Oracle Deployment 11G RAC to New Hardware
No matter how you plan or how well you’re prepared, upgrading core production components tends to be a difficult task. This is exactly the reason why people are running on older software/hardware for years trying to avoid the upgrades, even though Hardware and Software vendors are pushing hard for upgrades threatening clients that they are not going to be supporting their products any longer.
There are multiple challenges in upgrading to a newer version, but all comes to three major questions.
- Will applications work with the new version without any new bugs or outages?
- Will new version perform the same way or better?
- How are we actually going to do that?
Digital Edge is helping one of its clients move from Oracle 10G RAC to Oracle 11G RAC. Oracle RAC is powering most critical business applications of the client, and is central repository for all its data.
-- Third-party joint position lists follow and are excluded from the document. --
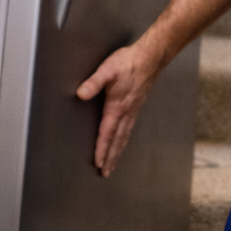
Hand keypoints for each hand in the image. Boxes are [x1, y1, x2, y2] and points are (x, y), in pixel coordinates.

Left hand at [77, 43, 159, 176]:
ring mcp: (133, 110)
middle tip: (106, 172)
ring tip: (113, 163)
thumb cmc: (128, 62)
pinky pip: (129, 129)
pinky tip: (123, 142)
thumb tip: (81, 93)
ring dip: (118, 151)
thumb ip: (93, 82)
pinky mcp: (136, 106)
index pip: (107, 133)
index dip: (102, 149)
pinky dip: (124, 140)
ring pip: (124, 137)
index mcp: (117, 106)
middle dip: (111, 157)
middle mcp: (126, 112)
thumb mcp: (107, 70)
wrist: (149, 58)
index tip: (98, 162)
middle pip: (117, 140)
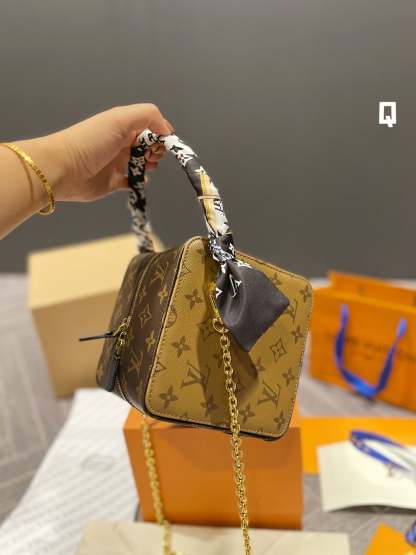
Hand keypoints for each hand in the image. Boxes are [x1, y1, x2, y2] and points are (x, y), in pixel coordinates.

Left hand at [49, 103, 172, 201]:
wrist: (63, 169)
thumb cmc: (90, 141)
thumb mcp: (120, 118)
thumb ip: (148, 116)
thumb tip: (167, 129)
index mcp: (122, 125)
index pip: (150, 127)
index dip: (160, 134)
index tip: (163, 143)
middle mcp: (120, 143)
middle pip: (148, 146)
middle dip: (156, 151)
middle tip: (150, 156)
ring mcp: (116, 163)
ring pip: (142, 164)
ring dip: (149, 165)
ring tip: (146, 166)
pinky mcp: (112, 182)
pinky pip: (132, 182)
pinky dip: (139, 182)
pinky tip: (140, 180)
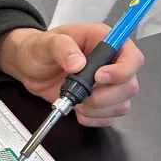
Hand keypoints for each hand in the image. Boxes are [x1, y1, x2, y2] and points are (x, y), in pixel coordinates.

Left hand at [0, 24, 143, 126]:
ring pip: (121, 104)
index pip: (132, 57)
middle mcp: (111, 63)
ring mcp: (107, 85)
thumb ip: (61, 48)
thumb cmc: (39, 48)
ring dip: (98, 109)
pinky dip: (93, 118)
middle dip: (107, 95)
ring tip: (76, 101)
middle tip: (83, 94)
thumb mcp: (45, 42)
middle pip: (130, 86)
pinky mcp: (99, 102)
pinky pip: (108, 117)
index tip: (99, 77)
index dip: (123, 70)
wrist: (28, 66)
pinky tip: (77, 110)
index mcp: (104, 41)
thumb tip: (78, 62)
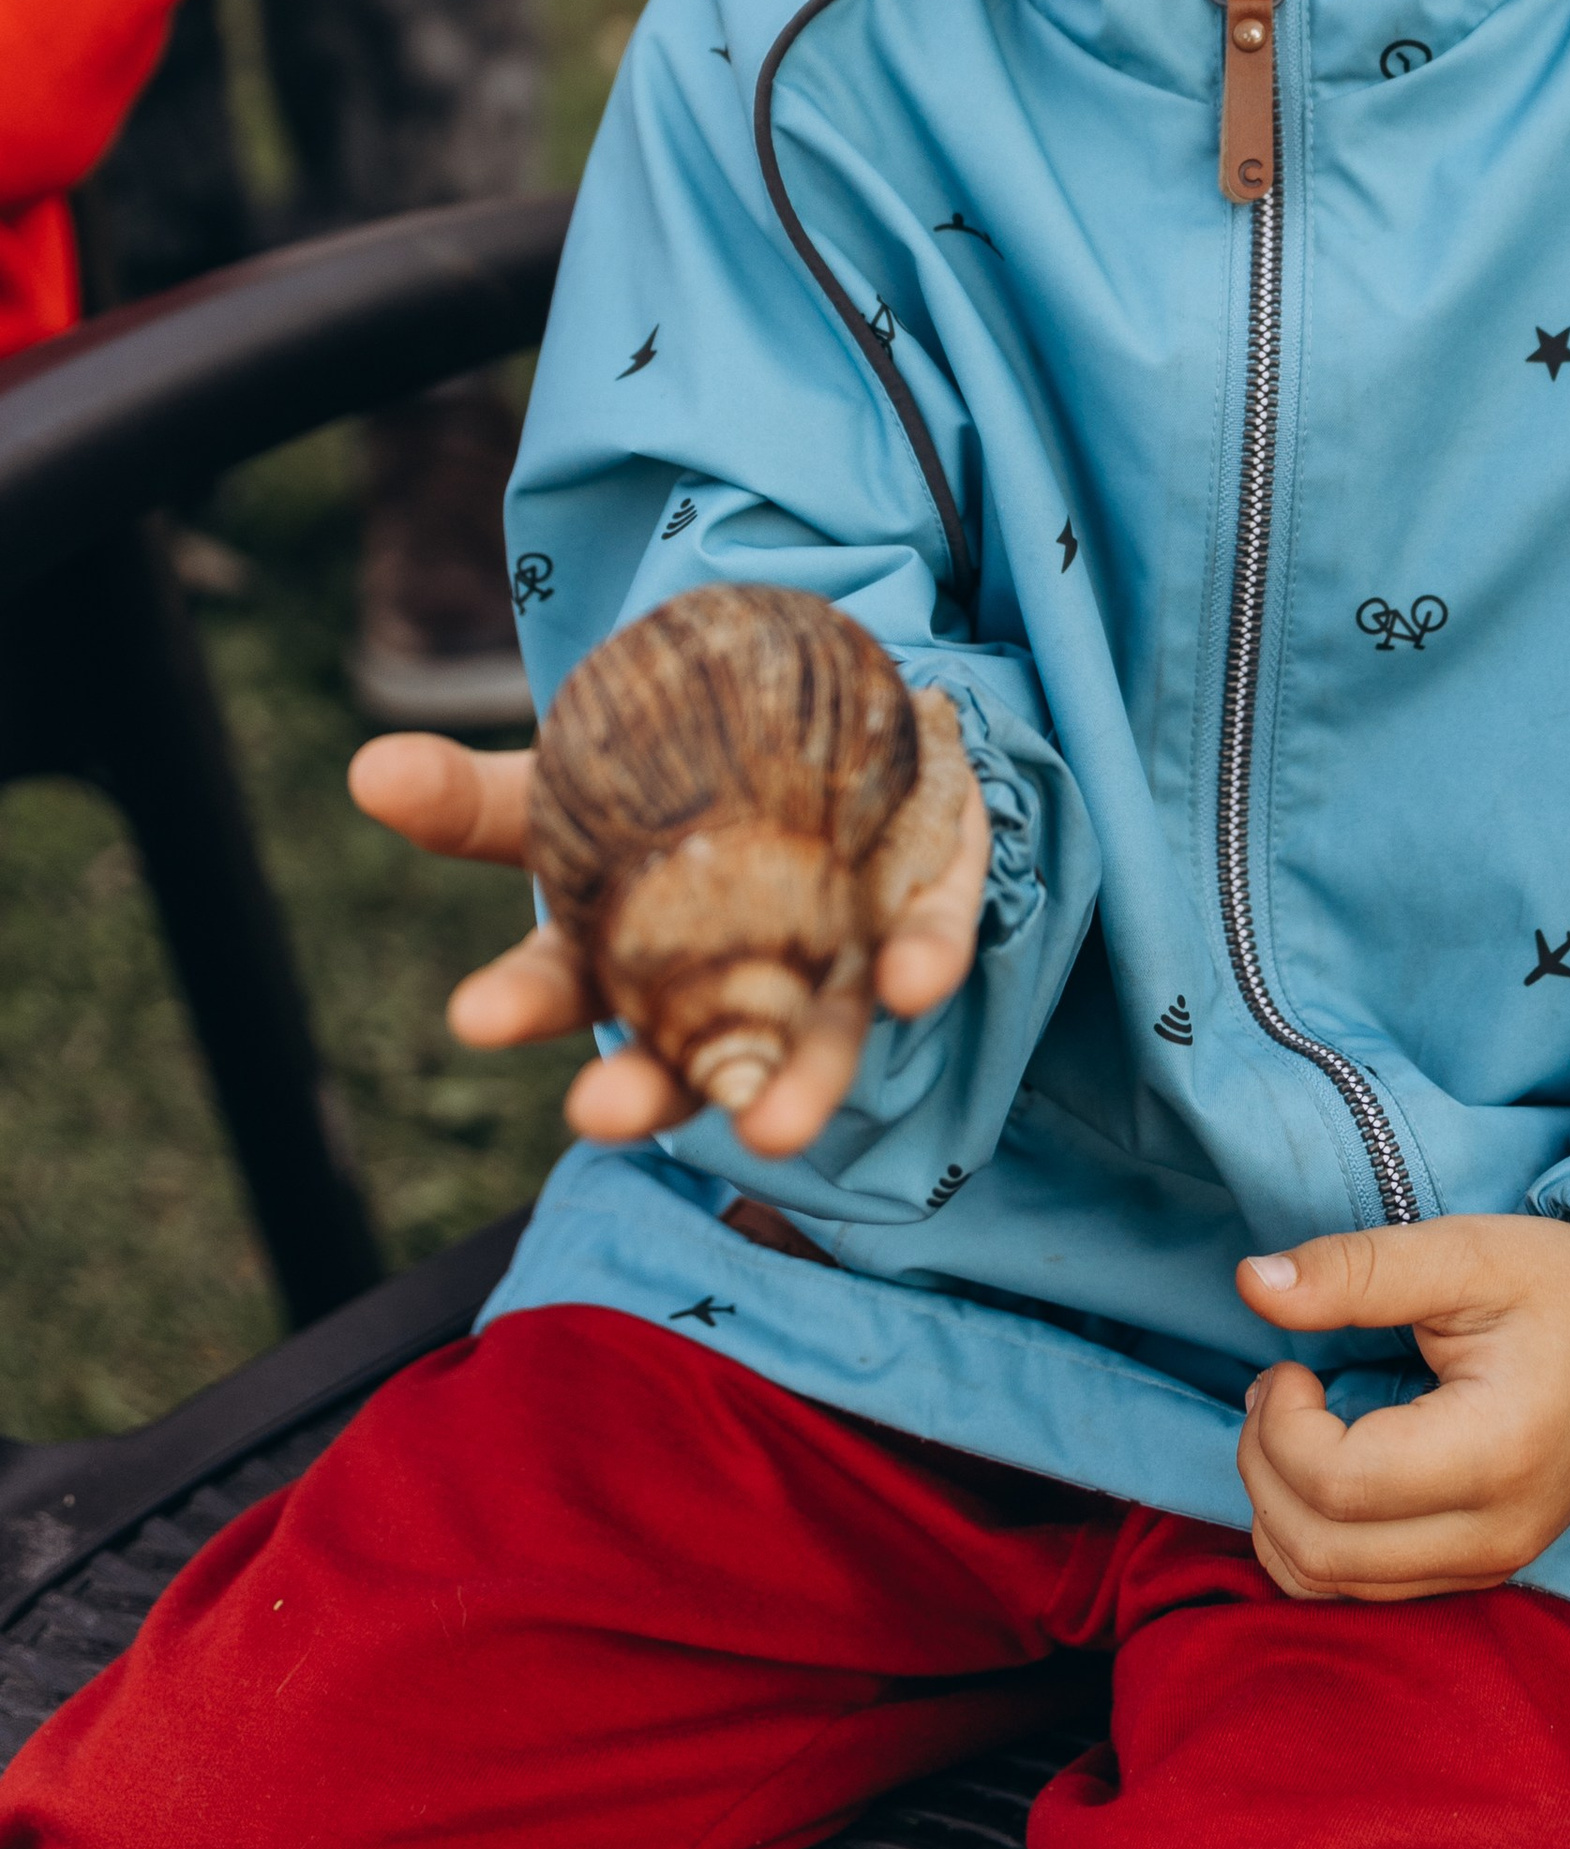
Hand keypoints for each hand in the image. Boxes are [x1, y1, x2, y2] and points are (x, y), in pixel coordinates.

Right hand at [347, 729, 991, 1158]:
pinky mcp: (921, 915)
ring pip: (812, 1041)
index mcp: (627, 954)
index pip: (562, 989)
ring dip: (798, 1087)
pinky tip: (910, 984)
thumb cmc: (674, 776)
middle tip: (603, 1118)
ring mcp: (832, 961)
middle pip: (687, 1056)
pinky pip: (925, 945)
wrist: (824, 719)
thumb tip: (365, 767)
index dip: (519, 1004)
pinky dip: (919, 965)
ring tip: (776, 1130)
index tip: (472, 1014)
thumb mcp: (569, 776)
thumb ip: (475, 795)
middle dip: (647, 1094)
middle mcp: (730, 988)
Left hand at [1232, 1214, 1569, 1602]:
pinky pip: (1362, 1588)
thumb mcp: (1465, 1251)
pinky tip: (1320, 1465)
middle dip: (1262, 1466)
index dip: (1279, 1426)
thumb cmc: (1564, 1287)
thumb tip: (1251, 1283)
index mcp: (1495, 1453)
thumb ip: (1357, 1270)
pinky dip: (1312, 1537)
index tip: (1289, 1363)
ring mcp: (1492, 1563)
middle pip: (1321, 1550)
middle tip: (1275, 1387)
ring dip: (1278, 1509)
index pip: (1338, 1485)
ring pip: (1330, 1585)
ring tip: (1290, 1424)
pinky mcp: (1481, 1569)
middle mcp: (1495, 1534)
First let me explain WHY we had to do it even though I think it is a bad move.
Why we had to do it:
a. We purchased a new EMC VNX SAN, and originally wanted to migrate Oracle ASM and Oracle cluster ware on the new EMC SAN.
b. The client wanted to get more performance out of Oracle, as they started to bottleneck CPUs. We were thinking about new hardware and started talking to Oracle.
c. Oracle suggested that to be in compliance with licensing we would have to change the CPU architecture. Here is the quote:
“Your current production cluster is based on 2 x R900 servers each with 2 x Quad Core Xeon CPUs each CPU running at 2.4Ghz
The recommended architecture is based on a primary 2 node server cluster for prod and a 2 node cluster for DR.
Each R710 is configured with a single very FAST quad core processor, this was specifically recommended and laid out in the
presentation so you Oracle License costs could be managed, if this was not configured in this manner and you continued
to run servers with 2 x Quad core configuration, you would be looking a license exposure well above $700K.”
So now we ended up with 2 Node Oracle 11G RAC in production, and 2 Node Oracle 11G RAC in DR with a plan for physical Data Guard between them.
Why it is bad:
a. I feel that the servers that we run on are pretty good. Those are Dell 900 with 2 CPUs. We had to get 2 CPUs vs 4 CPUs available to be in compliance with Oracle license.
b. Oracle 10G is on production boxes across the industry for a long time. Has its glitches and problems, but it is a known devil.
c. The main app and all supporting and secondary apps are tuned for 10G performance.
d. In attempt to comply with Oracle new license model we had to move to more powerful processes but have less processing power counting cores.
Here is what we have to do now:
1. Find hardware to deploy testing environment in parallel of PRODUCTION and QA environment that we already have; keeping QA for new releases of software. We also need to have enough hardware to produce adequate load to see how new implementation is configured.
2. Make sure that business users will not confuse TEST environment with actual PRODUCTION as it would look almost the same.
3. Make sure that we run all business cases but at the same time performing stress testing measuring performance base lines.
4. We have to plan for switch over process and measure the time for the switch over process.
5. During the client tests we have to gather base line stats and tune statements per new 11G optimizer.
As everybody knows the hardware cost is more about price of power. Electricity cost has increased in the last two years. So to bring parallel infrastructure up for a month or two, would require additional power, processing capacities, etc...
“This is a great application for public cloud” would jump someone who is relatively new in financial processing – not so fast. The data has to stay secured in the secured perimeter. We cannot just build client servers somewhere outside; also latency between cloud servers to Oracle would invalidate any real stress test.
Certainly our virtualized application layer helped a lot. We had enough resources in our VM clusters to build most of the parallel processing. However we still had to power up a few older physical servers to compensate.
Lastly even with strategic planning this big upgrade put a stop on multiple depending infrastructural project for at least month or two.
By the end of the project I will try to calculate the cost of pre-production test effort to have an idea what the technology upgrades actually cost to the end client and if the whole thing is worth it.